* **The task**
In the entries that follow, find the line containing "line: (1217, 263)"; from there, copy every line exactly through the line containing "line: (36, 274) -> (30, 232), solid -> dashed".

Start of Available records

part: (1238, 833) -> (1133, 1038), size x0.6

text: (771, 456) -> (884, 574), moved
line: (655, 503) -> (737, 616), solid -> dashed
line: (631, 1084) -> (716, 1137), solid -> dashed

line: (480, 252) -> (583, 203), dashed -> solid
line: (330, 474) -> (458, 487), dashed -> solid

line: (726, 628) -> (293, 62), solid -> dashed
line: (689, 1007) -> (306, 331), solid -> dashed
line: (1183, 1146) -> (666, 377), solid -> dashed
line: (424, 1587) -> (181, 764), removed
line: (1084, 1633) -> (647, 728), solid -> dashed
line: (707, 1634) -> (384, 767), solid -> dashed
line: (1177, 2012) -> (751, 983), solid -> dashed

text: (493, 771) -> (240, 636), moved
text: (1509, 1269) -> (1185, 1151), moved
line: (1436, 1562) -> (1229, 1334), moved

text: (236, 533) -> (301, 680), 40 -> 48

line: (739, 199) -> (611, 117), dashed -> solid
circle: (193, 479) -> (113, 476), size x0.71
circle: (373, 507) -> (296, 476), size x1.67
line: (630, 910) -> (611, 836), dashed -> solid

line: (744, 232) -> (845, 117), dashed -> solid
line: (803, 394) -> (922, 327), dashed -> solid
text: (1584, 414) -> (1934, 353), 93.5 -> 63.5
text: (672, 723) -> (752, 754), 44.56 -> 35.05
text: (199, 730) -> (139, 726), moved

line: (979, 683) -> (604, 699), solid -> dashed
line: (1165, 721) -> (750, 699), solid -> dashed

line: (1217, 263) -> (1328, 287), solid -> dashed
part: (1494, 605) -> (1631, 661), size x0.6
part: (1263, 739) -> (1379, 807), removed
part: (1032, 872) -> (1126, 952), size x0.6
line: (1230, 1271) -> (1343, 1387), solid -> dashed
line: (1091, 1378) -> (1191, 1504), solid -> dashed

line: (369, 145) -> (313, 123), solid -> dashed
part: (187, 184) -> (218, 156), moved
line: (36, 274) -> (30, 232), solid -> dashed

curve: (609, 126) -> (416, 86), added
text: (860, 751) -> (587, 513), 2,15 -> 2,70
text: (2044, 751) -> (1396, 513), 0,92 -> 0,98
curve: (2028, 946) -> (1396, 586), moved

End of Available records

* **Solution to the exercise**
line: (1217, 263) -> (1328, 287), solid -> dashed
part: (1494, 605) -> (1631, 661), size x0.6
part: (1263, 739) -> (1379, 807), removed
part: (1032, 872) -> (1126, 952), size x0.6
line: (1230, 1271) -> (1343, 1387), solid -> dashed
line: (1091, 1378) -> (1191, 1504), solid -> dashed

line: (369, 145) -> (313, 123), solid -> dashed
part: (187, 184) -> (218, 156), moved
line: (36, 274) -> (30, 232), solid -> dashed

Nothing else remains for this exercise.